> _Consigne_
Indiquez si chaque affirmation ci-dessous concorde avec le texte de la page, en répondant par oui ou non et en citant mot pour mot le passage qui tranche.
1. Les locaux de l'éditeur se trouvent au Quartier Latin.
2. Franco a passé son enfance dans une ferme de Toscane.
3. Le titre du livre repose sur un jeu de mots avec une expression italienne.

> _Texte de la page_
____

Dans les locaux de son éditeur parisien, au Quartier Latin, "Slatkine & Cie", tout près du Jardin du Luxembourg, un sourire apparaît rapidement lorsqu'on parle de "JPP" : "Jean-Pierre est un garçon extraordinaire pour lequel j'ai beaucoup d'affection. Un grand buteur qui a marqué beaucoup de buts importants aussi au Milan."
Mais si la classe semble coller à la peau de Franco, il n'est pas né avec et c'est le grand mérite de son livre "Libre de rêver" (jeu de mots avec "libero de rêve" en italien) que de nous plonger dans une enfance extrêmement modeste, au coeur d'une ferme de Lombardie, avec les toilettes à l'extérieur.

____

> _Extraits de données_
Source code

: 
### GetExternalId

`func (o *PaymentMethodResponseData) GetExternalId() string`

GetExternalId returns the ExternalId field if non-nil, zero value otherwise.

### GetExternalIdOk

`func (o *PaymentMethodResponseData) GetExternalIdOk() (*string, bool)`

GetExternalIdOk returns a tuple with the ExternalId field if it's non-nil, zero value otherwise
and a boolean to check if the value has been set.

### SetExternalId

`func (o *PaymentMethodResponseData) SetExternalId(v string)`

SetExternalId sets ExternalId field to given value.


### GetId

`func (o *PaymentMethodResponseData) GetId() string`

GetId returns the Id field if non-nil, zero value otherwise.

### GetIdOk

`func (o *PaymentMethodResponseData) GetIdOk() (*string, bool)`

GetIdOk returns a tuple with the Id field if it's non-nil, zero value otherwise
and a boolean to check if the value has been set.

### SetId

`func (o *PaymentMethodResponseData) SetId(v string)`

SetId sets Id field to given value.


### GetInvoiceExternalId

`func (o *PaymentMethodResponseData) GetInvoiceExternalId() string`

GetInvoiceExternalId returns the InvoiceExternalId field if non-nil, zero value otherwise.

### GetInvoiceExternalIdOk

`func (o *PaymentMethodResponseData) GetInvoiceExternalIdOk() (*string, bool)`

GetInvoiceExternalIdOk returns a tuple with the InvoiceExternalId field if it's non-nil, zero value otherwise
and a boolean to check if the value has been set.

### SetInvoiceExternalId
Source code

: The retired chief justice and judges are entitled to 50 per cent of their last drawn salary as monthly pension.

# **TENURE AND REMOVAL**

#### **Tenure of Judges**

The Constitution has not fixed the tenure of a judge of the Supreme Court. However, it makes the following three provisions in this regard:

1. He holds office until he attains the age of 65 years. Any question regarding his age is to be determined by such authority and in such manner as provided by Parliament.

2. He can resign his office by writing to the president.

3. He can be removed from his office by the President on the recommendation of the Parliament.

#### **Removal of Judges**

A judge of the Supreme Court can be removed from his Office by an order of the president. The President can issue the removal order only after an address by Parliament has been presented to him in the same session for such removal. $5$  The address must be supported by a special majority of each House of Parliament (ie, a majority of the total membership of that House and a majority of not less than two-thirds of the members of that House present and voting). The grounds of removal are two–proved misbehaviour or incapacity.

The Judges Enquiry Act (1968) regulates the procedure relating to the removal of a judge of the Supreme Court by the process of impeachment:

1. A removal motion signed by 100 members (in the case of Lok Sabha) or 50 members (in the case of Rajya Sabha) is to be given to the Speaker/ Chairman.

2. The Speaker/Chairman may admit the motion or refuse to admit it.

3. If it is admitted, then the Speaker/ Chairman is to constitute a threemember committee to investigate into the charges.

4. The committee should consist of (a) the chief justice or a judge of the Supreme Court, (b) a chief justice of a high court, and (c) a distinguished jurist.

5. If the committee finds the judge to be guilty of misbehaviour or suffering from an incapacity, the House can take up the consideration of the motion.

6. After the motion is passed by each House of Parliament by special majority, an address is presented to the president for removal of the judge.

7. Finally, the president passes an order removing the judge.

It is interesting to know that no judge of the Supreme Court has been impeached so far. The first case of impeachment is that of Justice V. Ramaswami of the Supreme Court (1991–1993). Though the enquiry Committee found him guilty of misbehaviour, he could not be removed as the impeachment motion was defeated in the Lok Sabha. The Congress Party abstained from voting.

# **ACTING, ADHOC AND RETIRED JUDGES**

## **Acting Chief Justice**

____

> _Corrigé rédigé_
1. Oui : « au Quartier Latin »
2. Non : « au coeur d'une ferme de Lombardie »
3. Oui : « jeu de mots avec "libero de rêve" en italien »